▶ **Dataset entries**
------------------------------------------------

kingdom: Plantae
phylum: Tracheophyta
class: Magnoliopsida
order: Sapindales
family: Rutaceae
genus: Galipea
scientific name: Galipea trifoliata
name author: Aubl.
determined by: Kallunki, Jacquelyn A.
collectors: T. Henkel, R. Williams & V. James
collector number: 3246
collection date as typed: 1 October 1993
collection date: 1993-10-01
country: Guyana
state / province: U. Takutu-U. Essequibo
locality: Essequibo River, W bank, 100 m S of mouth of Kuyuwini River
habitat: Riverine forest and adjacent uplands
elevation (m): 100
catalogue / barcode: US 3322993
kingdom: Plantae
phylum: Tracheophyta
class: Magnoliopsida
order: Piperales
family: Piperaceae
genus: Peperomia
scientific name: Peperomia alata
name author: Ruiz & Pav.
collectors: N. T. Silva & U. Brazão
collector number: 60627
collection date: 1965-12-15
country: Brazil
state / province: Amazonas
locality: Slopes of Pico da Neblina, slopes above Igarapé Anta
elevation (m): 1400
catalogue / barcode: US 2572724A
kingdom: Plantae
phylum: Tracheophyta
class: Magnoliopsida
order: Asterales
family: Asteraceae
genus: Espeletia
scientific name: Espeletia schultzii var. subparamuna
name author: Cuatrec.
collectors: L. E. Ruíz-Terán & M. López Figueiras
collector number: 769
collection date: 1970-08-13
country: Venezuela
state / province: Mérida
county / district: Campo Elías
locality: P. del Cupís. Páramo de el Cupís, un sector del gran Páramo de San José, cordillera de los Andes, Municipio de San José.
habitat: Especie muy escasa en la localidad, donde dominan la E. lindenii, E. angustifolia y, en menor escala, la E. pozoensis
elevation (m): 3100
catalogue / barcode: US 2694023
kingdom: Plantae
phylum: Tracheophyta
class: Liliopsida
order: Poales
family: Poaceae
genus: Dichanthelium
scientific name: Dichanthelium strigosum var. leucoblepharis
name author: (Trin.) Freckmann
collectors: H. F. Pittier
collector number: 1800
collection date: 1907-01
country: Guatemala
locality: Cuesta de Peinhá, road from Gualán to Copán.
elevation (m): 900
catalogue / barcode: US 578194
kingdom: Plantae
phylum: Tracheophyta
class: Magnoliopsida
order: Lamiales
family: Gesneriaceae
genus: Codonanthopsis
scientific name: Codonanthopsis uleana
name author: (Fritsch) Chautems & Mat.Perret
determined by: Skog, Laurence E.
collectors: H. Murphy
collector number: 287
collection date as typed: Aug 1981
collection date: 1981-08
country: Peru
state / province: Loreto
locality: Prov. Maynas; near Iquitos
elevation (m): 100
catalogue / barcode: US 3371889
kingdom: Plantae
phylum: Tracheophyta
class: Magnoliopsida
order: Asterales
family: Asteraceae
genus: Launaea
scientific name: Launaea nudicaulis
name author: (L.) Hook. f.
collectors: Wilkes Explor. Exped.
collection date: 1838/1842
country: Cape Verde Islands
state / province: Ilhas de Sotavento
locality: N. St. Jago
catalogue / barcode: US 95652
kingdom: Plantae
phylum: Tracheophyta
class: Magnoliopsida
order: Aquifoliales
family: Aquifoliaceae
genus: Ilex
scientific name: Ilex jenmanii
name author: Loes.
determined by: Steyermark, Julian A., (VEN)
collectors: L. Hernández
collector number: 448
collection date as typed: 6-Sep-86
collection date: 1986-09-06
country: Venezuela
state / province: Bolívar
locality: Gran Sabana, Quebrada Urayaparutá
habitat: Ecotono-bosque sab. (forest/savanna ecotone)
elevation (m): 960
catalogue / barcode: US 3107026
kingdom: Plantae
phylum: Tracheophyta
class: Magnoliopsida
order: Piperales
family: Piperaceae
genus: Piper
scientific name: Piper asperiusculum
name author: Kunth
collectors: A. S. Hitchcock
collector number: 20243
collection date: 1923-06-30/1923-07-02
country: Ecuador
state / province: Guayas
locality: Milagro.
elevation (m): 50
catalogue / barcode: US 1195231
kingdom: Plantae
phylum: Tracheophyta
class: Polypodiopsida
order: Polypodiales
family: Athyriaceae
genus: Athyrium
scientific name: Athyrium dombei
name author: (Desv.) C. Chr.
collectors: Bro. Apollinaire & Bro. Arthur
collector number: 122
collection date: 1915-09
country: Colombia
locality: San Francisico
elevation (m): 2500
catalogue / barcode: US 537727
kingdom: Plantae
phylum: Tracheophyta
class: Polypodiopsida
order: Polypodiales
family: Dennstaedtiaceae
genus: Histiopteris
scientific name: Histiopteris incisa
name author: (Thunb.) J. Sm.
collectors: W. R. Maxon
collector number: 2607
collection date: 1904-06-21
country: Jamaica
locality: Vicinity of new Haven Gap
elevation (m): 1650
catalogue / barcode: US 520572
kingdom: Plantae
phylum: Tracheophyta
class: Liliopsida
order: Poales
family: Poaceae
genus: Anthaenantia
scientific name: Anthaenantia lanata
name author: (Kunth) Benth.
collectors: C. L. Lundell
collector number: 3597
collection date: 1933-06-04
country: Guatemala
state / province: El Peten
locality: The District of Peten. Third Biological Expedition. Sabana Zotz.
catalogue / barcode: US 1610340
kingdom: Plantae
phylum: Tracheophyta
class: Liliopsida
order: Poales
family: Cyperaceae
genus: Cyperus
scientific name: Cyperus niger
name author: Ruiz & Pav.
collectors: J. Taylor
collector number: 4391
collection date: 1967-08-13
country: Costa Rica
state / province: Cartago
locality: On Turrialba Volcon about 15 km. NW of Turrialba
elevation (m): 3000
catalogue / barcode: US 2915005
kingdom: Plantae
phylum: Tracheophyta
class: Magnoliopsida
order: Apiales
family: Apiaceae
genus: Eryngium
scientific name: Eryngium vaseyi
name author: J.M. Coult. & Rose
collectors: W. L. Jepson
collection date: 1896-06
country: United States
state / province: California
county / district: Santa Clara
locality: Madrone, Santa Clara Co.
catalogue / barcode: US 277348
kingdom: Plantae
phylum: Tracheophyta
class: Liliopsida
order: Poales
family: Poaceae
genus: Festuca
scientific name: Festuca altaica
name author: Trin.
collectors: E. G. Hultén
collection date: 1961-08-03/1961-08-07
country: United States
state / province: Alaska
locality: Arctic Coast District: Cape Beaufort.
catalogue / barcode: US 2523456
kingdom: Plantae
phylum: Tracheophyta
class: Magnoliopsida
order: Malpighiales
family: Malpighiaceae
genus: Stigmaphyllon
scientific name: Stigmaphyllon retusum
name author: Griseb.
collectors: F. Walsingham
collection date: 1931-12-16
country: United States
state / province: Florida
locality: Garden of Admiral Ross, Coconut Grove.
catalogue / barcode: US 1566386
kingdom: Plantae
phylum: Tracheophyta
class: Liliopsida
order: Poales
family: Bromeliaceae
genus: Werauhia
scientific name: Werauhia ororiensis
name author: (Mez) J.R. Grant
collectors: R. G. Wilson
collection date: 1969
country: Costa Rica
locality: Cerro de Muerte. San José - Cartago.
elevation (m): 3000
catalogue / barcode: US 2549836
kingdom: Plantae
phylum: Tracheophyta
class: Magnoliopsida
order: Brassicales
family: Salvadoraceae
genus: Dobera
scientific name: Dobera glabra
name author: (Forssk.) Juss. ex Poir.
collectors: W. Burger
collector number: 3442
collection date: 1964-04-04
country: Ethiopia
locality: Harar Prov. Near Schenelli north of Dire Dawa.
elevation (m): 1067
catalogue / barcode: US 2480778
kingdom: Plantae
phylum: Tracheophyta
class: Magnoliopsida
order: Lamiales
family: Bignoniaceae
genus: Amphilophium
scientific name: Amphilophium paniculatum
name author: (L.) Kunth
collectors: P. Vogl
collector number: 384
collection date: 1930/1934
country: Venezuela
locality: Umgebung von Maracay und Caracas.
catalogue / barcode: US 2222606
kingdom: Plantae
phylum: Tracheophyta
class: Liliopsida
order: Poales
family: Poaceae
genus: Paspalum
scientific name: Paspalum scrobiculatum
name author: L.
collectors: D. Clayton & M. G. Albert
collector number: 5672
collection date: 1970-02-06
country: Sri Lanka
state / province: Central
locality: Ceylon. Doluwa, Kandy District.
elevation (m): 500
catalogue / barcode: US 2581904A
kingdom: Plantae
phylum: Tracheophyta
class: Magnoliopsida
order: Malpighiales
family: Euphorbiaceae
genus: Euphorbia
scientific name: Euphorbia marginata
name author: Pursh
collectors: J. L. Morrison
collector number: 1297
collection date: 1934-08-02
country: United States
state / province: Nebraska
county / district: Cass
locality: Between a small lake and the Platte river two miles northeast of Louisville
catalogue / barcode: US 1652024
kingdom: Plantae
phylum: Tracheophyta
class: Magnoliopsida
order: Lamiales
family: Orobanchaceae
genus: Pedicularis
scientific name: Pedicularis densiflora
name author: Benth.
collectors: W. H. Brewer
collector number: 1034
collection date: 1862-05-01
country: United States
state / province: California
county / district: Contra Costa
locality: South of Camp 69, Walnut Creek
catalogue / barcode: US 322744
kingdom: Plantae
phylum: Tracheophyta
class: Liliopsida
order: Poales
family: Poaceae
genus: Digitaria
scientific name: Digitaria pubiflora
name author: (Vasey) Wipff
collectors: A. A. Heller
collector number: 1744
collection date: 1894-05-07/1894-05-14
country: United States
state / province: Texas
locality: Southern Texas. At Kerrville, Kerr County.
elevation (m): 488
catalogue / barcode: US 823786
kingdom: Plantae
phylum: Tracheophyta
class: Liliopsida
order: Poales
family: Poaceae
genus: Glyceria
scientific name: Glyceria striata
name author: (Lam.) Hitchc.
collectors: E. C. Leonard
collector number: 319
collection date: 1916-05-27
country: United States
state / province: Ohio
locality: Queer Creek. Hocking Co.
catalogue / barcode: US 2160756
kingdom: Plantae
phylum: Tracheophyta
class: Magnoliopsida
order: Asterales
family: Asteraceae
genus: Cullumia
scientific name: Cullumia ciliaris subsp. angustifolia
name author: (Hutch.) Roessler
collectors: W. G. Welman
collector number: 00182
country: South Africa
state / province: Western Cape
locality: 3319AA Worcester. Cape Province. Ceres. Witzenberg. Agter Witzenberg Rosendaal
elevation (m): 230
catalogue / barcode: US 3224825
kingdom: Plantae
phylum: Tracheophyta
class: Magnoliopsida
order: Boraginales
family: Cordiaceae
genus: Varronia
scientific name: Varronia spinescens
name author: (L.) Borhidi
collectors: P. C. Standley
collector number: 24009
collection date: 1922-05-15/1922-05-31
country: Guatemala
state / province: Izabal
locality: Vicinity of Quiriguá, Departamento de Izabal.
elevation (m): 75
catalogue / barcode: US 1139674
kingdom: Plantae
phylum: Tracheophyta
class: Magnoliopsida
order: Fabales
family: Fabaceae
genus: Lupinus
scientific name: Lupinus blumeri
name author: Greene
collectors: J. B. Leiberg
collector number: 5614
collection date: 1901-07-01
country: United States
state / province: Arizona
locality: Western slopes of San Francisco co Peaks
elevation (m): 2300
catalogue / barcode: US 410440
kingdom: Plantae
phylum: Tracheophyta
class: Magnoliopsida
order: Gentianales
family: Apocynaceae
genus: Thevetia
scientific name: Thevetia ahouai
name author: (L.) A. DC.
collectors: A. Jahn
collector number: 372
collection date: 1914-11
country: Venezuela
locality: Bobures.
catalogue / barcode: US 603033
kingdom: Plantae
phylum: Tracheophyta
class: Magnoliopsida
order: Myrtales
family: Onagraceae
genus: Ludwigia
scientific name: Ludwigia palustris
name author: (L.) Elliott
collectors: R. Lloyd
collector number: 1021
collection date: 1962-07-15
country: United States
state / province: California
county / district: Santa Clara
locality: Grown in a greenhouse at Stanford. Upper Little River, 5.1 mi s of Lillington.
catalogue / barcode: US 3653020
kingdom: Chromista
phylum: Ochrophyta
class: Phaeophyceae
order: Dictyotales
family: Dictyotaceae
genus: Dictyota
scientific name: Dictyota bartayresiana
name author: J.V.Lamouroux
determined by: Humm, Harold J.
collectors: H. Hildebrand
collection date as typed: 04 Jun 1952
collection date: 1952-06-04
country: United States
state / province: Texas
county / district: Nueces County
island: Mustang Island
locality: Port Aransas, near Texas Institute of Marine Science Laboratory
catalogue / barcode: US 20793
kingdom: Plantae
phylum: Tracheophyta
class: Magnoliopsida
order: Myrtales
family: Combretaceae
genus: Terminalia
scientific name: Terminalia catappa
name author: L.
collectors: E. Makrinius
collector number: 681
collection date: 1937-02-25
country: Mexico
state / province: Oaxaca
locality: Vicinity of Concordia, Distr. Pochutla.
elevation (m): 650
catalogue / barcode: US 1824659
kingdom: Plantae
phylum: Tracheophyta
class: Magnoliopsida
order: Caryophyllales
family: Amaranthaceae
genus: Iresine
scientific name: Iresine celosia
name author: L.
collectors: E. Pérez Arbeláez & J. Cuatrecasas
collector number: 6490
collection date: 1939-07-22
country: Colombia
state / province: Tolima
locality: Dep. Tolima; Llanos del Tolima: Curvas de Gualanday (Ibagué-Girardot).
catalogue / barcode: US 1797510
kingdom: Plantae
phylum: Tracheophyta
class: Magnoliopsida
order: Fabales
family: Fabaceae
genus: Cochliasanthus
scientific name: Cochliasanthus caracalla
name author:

------------------------------------------------

▶ **GOAL**
Write the items from the line containing "genus: Peperomia" through the line containing "elevation (m): 3100", both ends included, as a two-column CSV with the headers field and value. Put one row per item, with each field's text and its answer in separate quoted fields and any line breaks turned into spaces.

▶ **EXERCISE RESPONSE**
field,value
"genus:","Peperomia"
"scientific name:","Peperomia alata"
"name author:","Ruiz & Pav."
"collectors:","N. T. Silva & U. Brazão"
"collector number:","60627"
"collection date:","1965-12-15"
"country:","Brazil"
"state / province:","Amazonas"
"locality:","Slopes of Pico da Neblina, slopes above Igarapé Anta"
"elevation (m):","1400"
"catalogue / barcode:","US 2572724A"
"kingdom:","Plantae"
"phylum:","Tracheophyta"
"class:","Magnoliopsida"
"order:","Asterales"
"family:","Asteraceae"
"genus:","Espeletia"
"scientific name:","Espeletia schultzii var. subparamuna"
"name author:","Cuatrec."
"collectors:","L. E. Ruíz-Terán & M. López Figueiras"
"collector number:","769"
"collection date:","1970-08-13"
"country:","Venezuela"
"state / province:","Mérida"
"county / district:","Campo Elías"
"locality:","P. del Cupís. Páramo de el Cupís, un sector del gran Páramo de San José, cordillera de los Andes, Municipio de San José."
"habitat:","Especie muy escasa en la localidad, donde dominan la E. lindenii, E. angustifolia y, en menor escala, la E. pozoensis"
"elevation (m):","3100"